+++ DATA +++
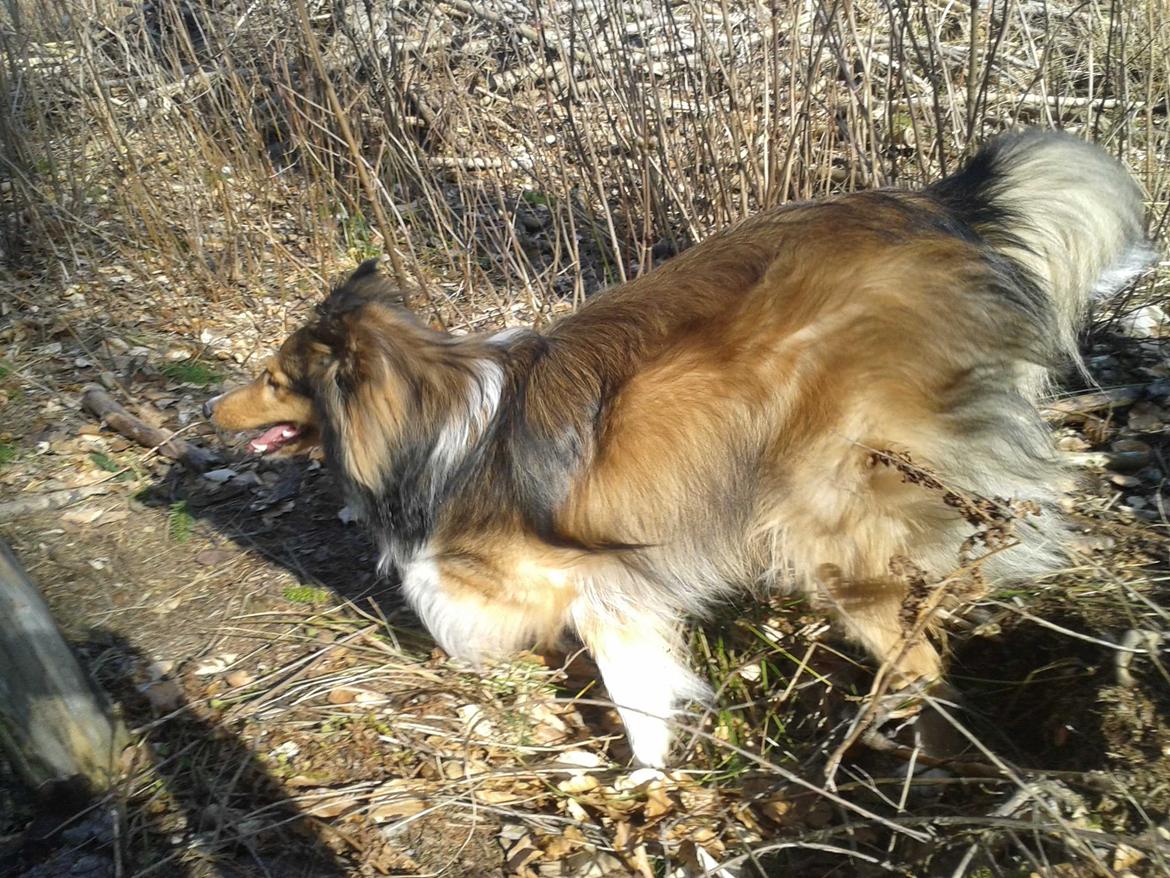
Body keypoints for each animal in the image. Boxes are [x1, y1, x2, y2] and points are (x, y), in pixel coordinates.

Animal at [208, 132, 1151, 767]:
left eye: (272, 377)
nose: (210, 411)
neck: (430, 429)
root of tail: (938, 203)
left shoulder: (596, 583)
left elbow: (630, 688)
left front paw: (647, 772)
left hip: (831, 509)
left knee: (921, 635)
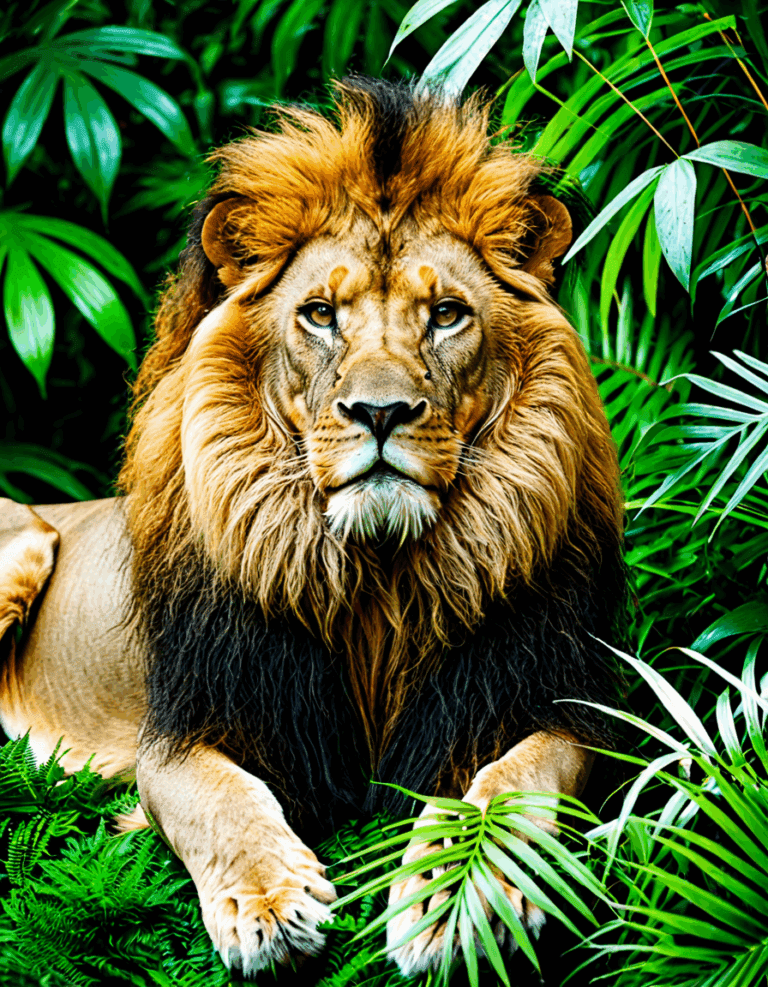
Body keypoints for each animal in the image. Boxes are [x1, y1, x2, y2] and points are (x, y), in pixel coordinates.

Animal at [0, 78, 625, 977]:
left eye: (446, 314)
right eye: (321, 314)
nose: (380, 411)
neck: (378, 578)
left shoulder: (552, 700)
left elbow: (515, 782)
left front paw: (455, 893)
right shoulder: (185, 728)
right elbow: (221, 799)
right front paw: (266, 902)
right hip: (25, 543)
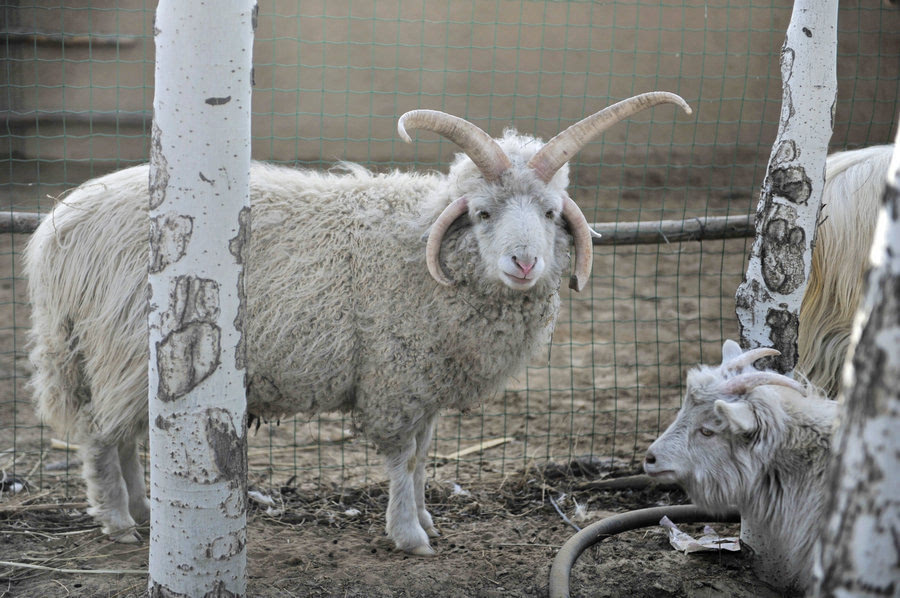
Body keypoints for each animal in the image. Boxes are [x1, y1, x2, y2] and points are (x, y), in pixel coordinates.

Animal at [26, 91, 688, 556]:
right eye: (482, 213)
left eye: (551, 213)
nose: (524, 263)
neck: (420, 246)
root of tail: (57, 230)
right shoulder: (395, 375)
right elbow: (400, 458)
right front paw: (408, 535)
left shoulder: (426, 380)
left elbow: (423, 456)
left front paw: (425, 518)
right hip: (120, 343)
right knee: (102, 435)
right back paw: (118, 521)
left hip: (120, 353)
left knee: (126, 431)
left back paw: (142, 509)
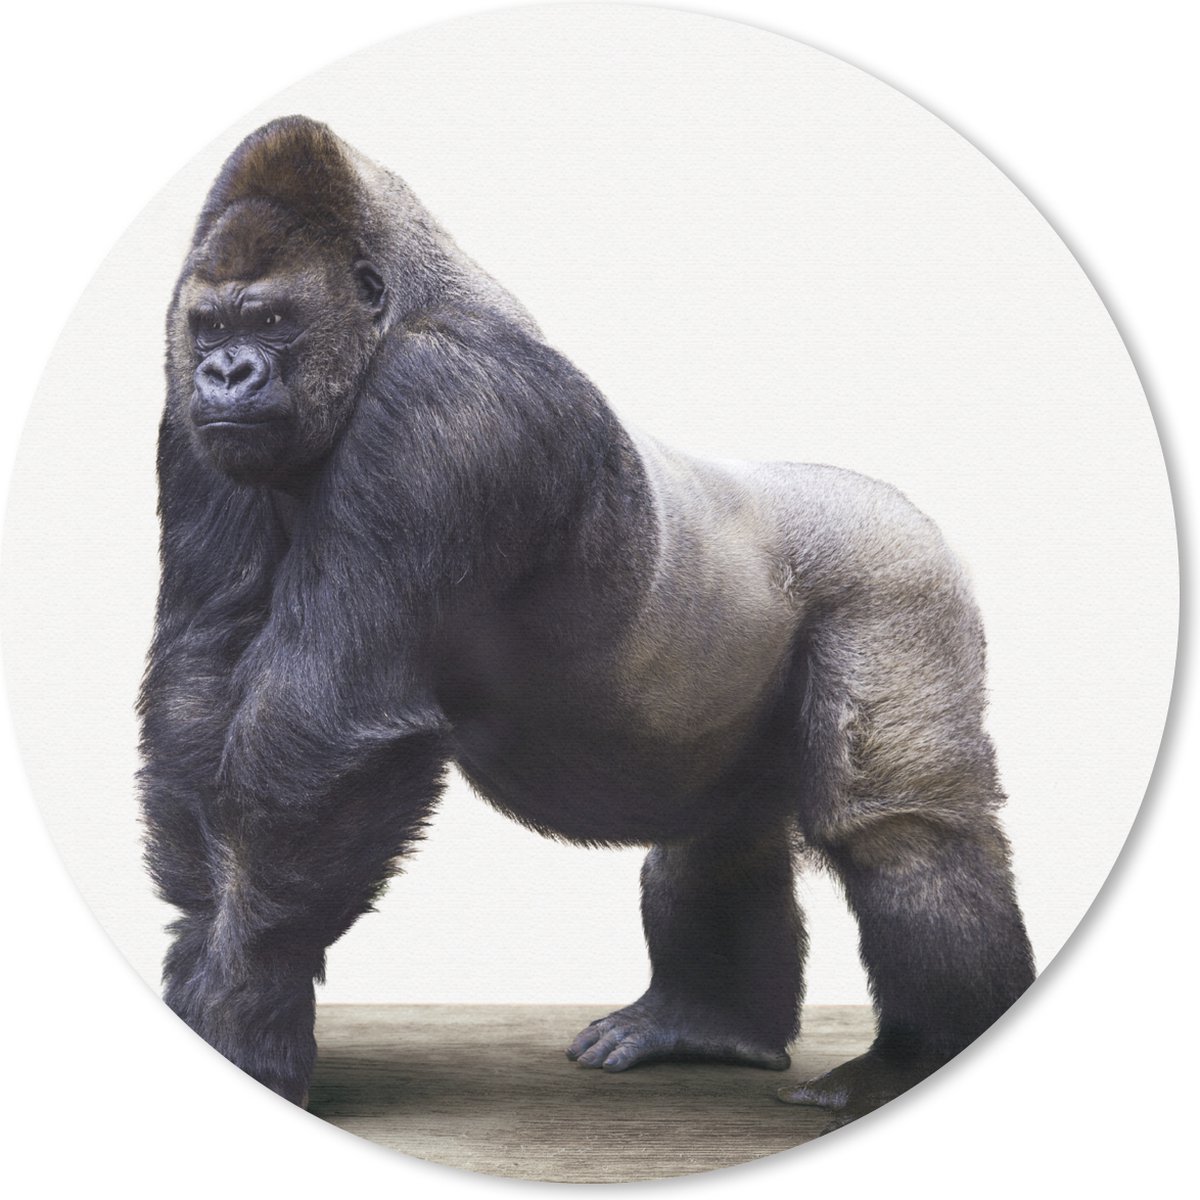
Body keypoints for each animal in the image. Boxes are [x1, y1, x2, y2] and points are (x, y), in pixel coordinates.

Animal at [138, 115, 1035, 1120]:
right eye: (211, 325)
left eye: (270, 320)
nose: (224, 371)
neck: (399, 309)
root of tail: (891, 503)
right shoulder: (191, 429)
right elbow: (200, 691)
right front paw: (206, 961)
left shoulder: (447, 406)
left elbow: (324, 729)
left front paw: (248, 1002)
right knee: (720, 833)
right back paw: (710, 1023)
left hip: (898, 574)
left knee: (900, 831)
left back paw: (921, 1055)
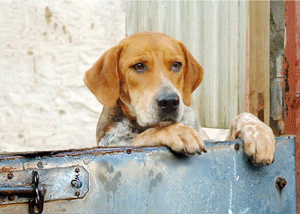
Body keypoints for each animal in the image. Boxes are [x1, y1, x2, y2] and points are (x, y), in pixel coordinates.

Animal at [84, 31, 274, 166]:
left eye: (176, 65)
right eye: (138, 66)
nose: (169, 101)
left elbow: (242, 116)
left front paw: (260, 133)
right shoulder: (114, 145)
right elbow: (143, 136)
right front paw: (177, 131)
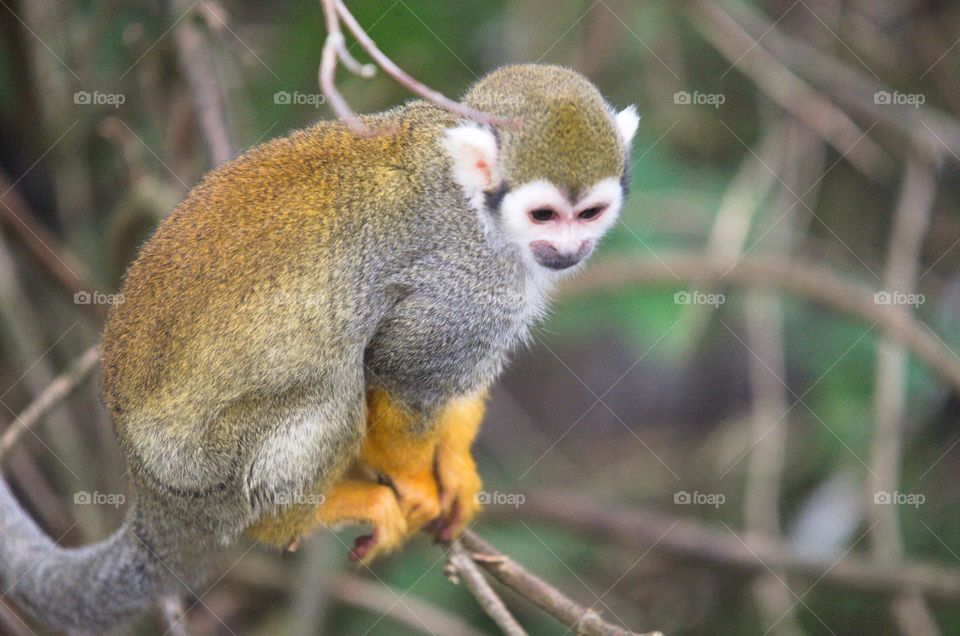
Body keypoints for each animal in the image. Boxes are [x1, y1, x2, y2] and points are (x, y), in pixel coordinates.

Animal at [0, 64, 638, 632]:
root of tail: (150, 491)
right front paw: (416, 485)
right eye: (544, 215)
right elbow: (399, 370)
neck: (474, 205)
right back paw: (292, 520)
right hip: (207, 471)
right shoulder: (466, 280)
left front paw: (454, 463)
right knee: (329, 386)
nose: (569, 249)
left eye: (589, 213)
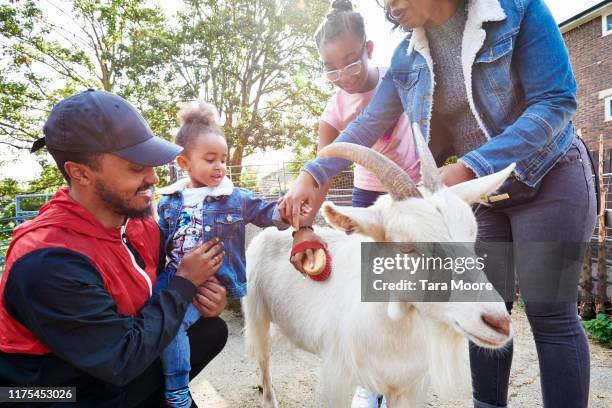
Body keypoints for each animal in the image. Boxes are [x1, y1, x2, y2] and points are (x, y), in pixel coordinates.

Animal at [244, 125, 516, 408]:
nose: (499, 323)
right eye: (407, 247)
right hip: (256, 312)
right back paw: (268, 396)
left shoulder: (409, 388)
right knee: (263, 355)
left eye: (472, 238)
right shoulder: (335, 378)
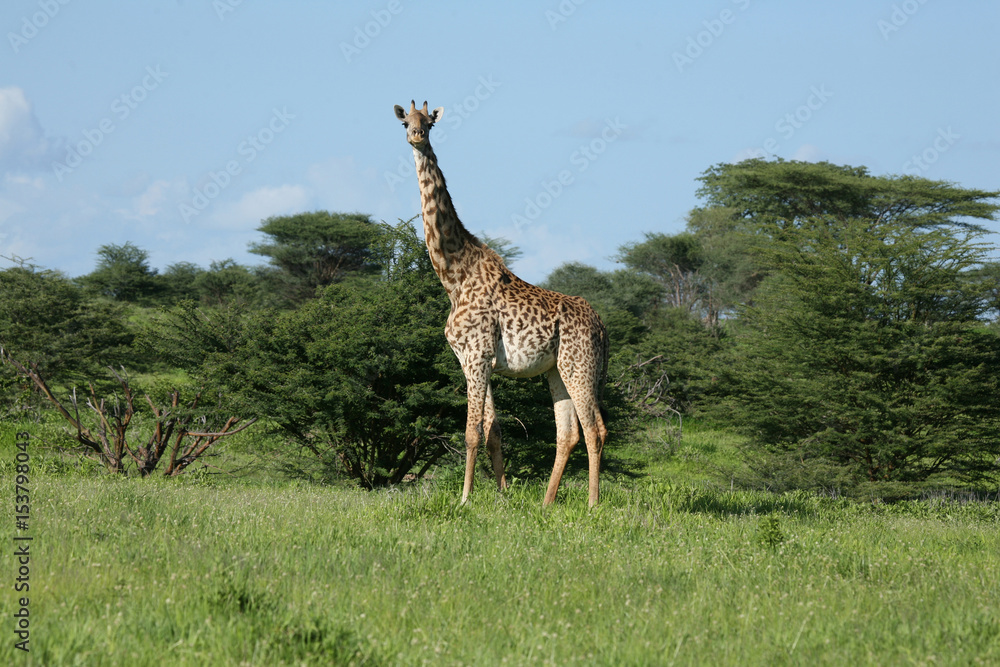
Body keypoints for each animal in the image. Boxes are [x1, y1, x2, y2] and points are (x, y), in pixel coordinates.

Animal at [393, 100, 610, 506]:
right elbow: (493, 431)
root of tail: (603, 327)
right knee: (568, 433)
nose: (416, 136)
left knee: (594, 430)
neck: (454, 277)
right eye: (404, 122)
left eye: (430, 123)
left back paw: (592, 504)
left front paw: (464, 499)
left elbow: (471, 432)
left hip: (580, 365)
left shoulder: (477, 356)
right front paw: (503, 496)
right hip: (556, 369)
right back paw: (546, 502)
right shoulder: (475, 360)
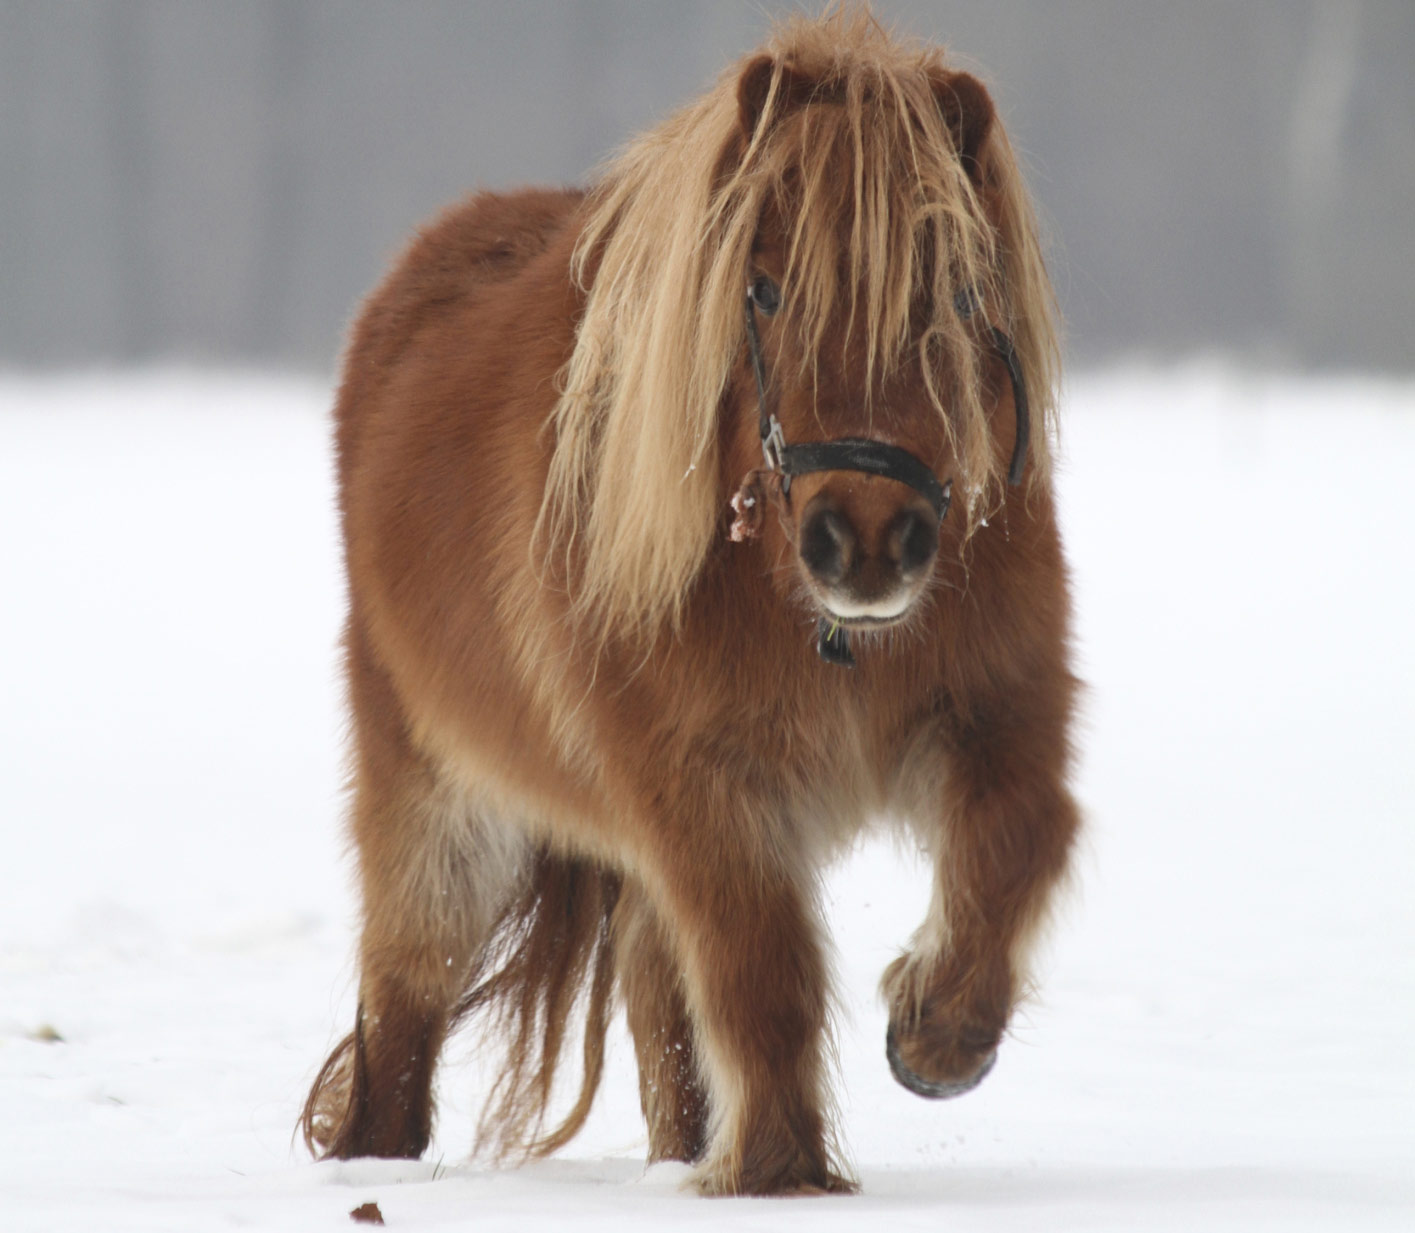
+++
TASK TO CARRY OUT: Exclude the pictures and print the rest of the data exactly.

RESPONSE:
Body keypoints for each animal in the image. Boxes are [x1, y1, x2, y2] and points are (x, y), in pixel coordinates.

Animal at [208, 132, 1151, 767]:
left eye: (272, 377)
nose: (210, 411)
neck: (430, 429)
root of tail: (938, 203)
left shoulder: (596, 583)
left elbow: (630, 688)
left front paw: (647, 772)
left hip: (831, 509)
left knee: (921, 635)
Body keypoints for each animal in the image. Boxes are [x1, y1, x2, y2] and points are (x, y), in pixel coordinates.

Animal at [0, 78, 625, 977]:
left eye: (446, 314)
right eye: (321, 314)
nose: (380, 411)
neck: (378, 578)
left shoulder: (552, 700)
left elbow: (515, 782)
left front paw: (455, 893)
right shoulder: (185, 728)
right elbow: (221, 799)
right front paw: (266, 902)
right hip: (25, 543)
Body keypoints for each animal in the image. Boxes are [x1, y1, x2, y2] and points are (x, y), in pixel coordinates.

Animal at [26, 91, 688, 556]:
right eye: (482, 213)
left eye: (551, 213)
nose: (524, 263)
neck: (420, 246)
root of tail: (57, 230)
right shoulder: (395, 375)
right elbow: (400, 458)
right front paw: (408, 535)
left shoulder: (426, 380)
left elbow: (423, 456)
left front paw: (425, 518)
right hip: (120, 343)
right knee: (102, 435)
right back paw: (118, 521)
left hip: (120, 353)
left knee: (126, 431)
left back paw: (142, 509)
Body keypoints for each animal in the image. Boxes are [x1, y1, x2, y2] and points are (x, y), in pixel coordinates.

Animal at [138, 115, 1035, 1120]:
right eye: (211, 325)
left eye: (270, 320)
nose: (224, 371)
neck: (399, 309)
root of tail: (891, 503)
right shoulder: (191, 429)
right elbow: (200, 691)
right front paw: (206, 961)
left shoulder: (447, 406)
left elbow: (324, 729)
left front paw: (248, 1002)
right knee: (720, 833)
right back paw: (710, 1023)
left hip: (898, 574)
left knee: (900, 831)
left back paw: (921, 1055)
Body keypoints for each animal in the image. Boxes are [x1, y1, x2, y2] and points are (x, y), in pixel coordinates.

Animal at [84, 31, 274, 166]:
left eye: (176, 65)
right eye: (138, 66)
nose: (169, 101)
left elbow: (242, 116)
left front paw: (260, 133)
right shoulder: (114, 145)
right elbow: (143, 136)
right front paw: (177, 131)
Body keypoints for each animal in the image. Boxes are [x1, y1, x2, y2] and points are (x, y), in pixel coordinates.

Animal at [0, 64, 638, 632]:
root of tail: (150, 491)
right front paw: (416, 485)
right eye: (544, 215)
right elbow: (399, 370)
neck: (474, 205)
right back paw: (292, 520)
right hip: (207, 471)
right shoulder: (466, 280)
left front paw: (454, 463)
right knee: (329, 386)
nose: (569, 249)
left eye: (589, 213)
Body keypoints for each animal in the image. Boxes are [x1, y1, x2, y2] and points are (x, y), in pixel coordinates.

Animal at [244, 125, 516, 408]:
nose: (499, 323)
right eye: (407, 247)
right hip: (256, 312)
right back paw: (268, 396)
left shoulder: (409, 388)
right knee: (263, 355)
left eye: (472, 238)
right shoulder: (335, 378)
Body keypoints for each animal in the image. Boxes are [x1, y1, x2, y2] and points are (x, y), in pixel coordinates.

Animal at [393, 100, 610, 506]:
right elbow: (493, 431)
root of tail: (603, 327)
right knee: (568, 433)
nose: (416, 136)
left knee: (594, 430)
neck: (454, 277)
right eye: (404, 122)
left eye: (430, 123)
left back paw: (592, 504)
left front paw: (464, 499)
left elbow: (471, 432)
left hip: (580, 365)
left shoulder: (477, 356)
right front paw: (503, 496)
right hip: (556, 369)
right back paw: (546, 502)
right shoulder: (475, 360)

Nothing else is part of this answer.